● EXCERPTED RECORDS
------------------------------------------------------------
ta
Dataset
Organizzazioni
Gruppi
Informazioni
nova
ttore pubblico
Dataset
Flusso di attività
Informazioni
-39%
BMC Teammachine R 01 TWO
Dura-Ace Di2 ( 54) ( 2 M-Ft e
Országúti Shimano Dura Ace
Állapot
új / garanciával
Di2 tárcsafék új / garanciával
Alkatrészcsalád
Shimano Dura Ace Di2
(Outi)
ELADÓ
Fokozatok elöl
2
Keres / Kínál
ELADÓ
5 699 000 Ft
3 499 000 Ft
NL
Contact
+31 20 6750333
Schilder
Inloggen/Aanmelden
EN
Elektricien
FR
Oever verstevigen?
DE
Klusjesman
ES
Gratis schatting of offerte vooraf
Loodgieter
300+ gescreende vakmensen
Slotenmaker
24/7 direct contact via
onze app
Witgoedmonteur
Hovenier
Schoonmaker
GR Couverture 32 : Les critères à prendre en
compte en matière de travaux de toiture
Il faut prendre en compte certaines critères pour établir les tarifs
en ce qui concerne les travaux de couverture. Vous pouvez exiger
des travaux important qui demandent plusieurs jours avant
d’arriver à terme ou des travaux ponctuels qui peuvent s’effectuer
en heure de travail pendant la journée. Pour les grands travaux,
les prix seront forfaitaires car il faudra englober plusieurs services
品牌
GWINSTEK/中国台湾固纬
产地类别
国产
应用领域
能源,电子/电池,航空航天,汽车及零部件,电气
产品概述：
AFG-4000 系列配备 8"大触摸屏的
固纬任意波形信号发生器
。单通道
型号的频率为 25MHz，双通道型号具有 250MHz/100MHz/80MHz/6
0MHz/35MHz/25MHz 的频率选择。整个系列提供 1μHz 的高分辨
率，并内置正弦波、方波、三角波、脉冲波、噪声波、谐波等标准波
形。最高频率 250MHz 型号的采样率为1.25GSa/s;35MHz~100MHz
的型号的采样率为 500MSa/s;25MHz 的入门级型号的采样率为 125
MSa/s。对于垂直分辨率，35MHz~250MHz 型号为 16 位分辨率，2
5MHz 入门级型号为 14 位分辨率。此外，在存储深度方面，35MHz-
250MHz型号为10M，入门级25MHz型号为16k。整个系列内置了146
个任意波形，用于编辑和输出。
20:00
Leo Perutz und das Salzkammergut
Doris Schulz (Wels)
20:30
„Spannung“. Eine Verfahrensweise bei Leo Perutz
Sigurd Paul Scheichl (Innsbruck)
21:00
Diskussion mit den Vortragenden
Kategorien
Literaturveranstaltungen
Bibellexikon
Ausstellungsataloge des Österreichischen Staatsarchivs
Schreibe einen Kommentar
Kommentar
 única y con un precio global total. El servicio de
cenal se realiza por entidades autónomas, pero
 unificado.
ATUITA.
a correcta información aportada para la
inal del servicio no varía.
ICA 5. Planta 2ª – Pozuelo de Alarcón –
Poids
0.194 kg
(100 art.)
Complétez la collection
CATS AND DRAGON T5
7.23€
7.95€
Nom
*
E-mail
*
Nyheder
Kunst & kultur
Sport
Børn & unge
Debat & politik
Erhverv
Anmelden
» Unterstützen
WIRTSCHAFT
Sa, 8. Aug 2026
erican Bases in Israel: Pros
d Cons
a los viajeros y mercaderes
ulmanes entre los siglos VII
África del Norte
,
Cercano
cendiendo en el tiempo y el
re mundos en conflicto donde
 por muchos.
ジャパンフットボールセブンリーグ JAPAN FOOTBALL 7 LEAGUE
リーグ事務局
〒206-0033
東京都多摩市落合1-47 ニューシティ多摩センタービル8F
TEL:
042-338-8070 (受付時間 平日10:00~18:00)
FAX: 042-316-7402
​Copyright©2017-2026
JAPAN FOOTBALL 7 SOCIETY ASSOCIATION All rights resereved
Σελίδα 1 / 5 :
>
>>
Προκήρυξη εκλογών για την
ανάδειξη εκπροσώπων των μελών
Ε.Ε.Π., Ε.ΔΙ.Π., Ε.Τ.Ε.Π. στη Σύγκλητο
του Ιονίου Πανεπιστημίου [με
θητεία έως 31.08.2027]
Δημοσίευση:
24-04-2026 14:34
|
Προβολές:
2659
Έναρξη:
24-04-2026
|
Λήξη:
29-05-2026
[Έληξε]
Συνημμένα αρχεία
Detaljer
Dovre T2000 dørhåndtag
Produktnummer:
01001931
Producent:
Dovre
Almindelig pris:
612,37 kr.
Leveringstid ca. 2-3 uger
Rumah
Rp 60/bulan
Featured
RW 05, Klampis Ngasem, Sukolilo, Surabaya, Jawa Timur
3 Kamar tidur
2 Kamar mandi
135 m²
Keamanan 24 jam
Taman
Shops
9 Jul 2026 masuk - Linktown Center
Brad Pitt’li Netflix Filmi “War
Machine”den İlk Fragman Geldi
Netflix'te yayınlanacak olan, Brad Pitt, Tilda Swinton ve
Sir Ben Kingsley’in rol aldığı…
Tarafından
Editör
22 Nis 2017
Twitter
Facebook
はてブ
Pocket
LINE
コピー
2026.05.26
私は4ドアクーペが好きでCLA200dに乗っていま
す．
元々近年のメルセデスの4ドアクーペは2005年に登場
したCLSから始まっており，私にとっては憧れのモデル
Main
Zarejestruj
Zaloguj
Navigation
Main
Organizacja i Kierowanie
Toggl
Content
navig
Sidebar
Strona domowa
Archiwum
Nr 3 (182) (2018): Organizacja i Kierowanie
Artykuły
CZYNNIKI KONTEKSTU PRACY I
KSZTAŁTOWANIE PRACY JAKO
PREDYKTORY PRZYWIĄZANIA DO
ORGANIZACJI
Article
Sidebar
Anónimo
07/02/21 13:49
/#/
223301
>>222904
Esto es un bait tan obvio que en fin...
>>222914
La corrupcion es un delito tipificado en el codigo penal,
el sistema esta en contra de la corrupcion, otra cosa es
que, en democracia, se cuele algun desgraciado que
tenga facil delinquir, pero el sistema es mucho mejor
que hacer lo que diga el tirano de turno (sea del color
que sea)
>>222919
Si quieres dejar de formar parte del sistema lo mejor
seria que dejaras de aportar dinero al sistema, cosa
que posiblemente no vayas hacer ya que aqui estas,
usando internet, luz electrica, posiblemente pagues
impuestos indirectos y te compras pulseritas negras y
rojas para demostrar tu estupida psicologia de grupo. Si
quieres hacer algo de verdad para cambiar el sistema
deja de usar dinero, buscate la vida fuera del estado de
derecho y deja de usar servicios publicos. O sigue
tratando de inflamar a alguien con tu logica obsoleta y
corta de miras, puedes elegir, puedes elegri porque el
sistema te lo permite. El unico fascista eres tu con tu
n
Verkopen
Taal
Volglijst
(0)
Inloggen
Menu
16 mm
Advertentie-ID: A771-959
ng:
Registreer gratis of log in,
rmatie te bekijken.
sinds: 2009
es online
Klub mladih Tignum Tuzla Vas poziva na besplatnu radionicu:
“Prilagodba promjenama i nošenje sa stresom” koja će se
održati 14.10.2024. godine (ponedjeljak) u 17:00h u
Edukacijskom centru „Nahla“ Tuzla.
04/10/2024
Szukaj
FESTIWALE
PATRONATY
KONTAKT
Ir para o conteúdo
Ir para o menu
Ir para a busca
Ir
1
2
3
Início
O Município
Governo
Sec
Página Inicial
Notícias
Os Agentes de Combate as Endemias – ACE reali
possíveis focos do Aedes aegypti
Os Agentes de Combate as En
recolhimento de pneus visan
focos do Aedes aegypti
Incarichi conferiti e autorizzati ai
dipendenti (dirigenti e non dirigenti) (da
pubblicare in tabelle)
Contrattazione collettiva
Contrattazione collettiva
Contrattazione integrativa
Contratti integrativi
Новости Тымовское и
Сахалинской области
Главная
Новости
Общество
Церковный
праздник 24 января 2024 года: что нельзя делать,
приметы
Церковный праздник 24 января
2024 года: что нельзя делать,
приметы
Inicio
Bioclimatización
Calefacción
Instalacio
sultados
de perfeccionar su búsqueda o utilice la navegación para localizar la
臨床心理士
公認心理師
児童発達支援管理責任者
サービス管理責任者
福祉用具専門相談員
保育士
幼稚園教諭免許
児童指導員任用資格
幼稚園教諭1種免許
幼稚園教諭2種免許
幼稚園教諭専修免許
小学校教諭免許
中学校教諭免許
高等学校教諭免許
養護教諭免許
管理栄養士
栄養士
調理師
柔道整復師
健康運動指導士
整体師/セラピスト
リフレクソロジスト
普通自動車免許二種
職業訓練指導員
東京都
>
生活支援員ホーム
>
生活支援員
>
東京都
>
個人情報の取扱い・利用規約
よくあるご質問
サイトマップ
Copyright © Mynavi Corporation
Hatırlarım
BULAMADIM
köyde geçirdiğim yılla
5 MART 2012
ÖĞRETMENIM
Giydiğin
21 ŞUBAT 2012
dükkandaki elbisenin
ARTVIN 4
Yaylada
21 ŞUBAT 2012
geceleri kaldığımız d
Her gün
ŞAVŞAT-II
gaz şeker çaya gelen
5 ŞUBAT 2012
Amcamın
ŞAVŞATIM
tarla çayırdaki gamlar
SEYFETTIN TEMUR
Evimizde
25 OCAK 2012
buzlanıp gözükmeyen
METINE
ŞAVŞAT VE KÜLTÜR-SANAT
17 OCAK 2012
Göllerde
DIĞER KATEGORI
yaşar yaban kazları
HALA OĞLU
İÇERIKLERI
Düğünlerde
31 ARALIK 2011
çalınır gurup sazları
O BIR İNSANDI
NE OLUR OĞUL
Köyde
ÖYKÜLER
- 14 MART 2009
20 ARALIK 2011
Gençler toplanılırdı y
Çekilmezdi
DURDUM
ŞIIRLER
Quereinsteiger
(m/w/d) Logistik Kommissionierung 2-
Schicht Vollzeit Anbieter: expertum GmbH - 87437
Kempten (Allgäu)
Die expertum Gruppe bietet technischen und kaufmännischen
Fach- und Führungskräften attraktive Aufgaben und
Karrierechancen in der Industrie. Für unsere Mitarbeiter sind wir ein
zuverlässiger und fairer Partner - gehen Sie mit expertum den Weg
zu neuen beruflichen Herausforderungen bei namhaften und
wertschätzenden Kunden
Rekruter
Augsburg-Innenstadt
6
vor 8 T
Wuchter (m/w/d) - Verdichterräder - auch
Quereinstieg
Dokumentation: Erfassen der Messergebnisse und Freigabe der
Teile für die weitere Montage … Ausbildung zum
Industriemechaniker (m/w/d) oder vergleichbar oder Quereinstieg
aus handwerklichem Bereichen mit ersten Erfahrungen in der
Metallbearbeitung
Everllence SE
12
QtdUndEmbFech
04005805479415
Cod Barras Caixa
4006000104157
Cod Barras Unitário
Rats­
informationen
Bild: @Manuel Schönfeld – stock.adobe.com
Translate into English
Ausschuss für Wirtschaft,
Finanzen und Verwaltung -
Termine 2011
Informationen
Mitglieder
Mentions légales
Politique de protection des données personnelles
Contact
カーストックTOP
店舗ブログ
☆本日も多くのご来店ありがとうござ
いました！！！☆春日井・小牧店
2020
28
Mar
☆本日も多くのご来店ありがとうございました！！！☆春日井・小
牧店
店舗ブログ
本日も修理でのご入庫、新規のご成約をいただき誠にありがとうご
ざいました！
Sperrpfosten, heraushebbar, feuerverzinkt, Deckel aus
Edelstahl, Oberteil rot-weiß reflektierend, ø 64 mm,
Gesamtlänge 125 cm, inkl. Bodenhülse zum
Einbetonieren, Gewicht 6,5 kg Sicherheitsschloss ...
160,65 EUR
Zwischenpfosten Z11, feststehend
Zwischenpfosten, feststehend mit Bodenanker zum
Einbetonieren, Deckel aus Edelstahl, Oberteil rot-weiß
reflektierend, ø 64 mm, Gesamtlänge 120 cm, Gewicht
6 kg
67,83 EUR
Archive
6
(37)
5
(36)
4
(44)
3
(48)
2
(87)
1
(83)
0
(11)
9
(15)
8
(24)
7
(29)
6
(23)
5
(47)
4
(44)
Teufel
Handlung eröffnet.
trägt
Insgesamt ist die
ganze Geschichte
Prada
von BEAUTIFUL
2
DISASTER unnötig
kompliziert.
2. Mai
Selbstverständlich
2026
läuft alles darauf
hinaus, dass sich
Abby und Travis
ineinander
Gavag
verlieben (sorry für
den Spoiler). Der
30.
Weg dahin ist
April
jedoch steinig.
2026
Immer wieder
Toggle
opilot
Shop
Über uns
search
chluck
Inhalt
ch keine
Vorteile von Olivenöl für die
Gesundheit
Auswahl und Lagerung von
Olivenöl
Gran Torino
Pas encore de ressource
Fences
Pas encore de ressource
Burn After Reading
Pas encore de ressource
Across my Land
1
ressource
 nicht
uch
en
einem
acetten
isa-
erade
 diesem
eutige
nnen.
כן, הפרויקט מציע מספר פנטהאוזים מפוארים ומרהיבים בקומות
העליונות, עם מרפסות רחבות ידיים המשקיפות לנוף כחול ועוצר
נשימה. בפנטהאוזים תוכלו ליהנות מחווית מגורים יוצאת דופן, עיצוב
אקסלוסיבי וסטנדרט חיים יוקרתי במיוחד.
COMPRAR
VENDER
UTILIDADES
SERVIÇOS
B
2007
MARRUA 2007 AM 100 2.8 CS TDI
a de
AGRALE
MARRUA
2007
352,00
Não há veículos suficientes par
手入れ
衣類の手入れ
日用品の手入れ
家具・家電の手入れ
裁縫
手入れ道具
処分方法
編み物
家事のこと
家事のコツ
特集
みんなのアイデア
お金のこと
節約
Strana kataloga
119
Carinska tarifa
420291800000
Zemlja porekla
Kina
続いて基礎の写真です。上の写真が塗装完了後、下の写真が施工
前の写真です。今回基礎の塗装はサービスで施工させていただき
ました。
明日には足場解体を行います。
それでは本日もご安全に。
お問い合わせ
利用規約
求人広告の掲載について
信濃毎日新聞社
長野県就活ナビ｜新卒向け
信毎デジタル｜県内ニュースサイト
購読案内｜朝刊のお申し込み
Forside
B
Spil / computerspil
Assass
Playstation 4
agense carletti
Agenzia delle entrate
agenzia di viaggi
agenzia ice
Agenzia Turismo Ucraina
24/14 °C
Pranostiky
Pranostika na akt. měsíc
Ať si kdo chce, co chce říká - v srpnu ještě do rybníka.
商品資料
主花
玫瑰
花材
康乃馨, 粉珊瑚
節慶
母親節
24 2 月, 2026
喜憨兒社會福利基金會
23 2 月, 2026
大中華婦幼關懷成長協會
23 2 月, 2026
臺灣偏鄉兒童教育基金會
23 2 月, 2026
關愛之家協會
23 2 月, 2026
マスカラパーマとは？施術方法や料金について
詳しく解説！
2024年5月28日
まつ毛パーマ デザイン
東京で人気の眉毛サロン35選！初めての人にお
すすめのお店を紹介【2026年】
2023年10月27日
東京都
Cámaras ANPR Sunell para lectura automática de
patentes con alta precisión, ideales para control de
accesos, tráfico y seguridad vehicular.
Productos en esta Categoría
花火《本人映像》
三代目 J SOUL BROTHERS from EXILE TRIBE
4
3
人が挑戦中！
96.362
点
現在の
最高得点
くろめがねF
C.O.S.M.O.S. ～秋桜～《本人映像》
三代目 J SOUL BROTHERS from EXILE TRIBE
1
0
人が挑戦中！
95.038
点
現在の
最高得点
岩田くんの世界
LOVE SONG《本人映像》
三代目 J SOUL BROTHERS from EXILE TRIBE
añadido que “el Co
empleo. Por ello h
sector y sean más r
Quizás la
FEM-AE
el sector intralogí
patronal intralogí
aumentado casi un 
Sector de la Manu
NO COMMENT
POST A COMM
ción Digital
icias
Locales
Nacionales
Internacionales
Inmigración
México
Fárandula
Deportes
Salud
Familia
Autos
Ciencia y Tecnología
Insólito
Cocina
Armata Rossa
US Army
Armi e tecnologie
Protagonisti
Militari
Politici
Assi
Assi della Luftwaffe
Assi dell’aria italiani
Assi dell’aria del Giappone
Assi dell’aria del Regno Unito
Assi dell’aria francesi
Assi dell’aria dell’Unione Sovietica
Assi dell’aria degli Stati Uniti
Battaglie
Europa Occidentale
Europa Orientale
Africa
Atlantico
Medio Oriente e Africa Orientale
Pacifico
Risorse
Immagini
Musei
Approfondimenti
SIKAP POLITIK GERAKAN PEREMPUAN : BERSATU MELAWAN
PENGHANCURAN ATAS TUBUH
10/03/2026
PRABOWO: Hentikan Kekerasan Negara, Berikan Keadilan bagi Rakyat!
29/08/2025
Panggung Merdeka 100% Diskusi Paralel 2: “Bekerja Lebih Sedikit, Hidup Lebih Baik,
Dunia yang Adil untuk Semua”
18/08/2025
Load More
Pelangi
------------------------------------------------------------
● WHAT IS BEING ASKED
Reproduce only the lines above spanning from the line containing "agenzia ice" through the line containing "Cámaras ANPR Sunell", word for word.

● TASK RESPONSE
agenzia ice
Agenzia Turismo Ucraina
24/14 °C
Pranostiky
Pranostika na akt. měsíc
Ať si kdo chce, co chce říká - v srpnu ještě do rybníka.
商品資料
主花
玫瑰
花材
康乃馨, 粉珊瑚
節慶
母親節
24 2 月, 2026
喜憨兒社會福利基金會
23 2 月, 2026
大中華婦幼關懷成長協會
23 2 月, 2026
臺灣偏鄉兒童教育基金會
23 2 月, 2026
關愛之家協會
23 2 月, 2026
マスカラパーマとは？施術方法や料金について
詳しく解説！
2024年5月28日
まつ毛パーマ デザイン
東京で人気の眉毛サロン35選！初めての人にお
すすめのお店を紹介【2026年】
2023年10月27日
東京都
Cámaras ANPR Sunell para lectura automática de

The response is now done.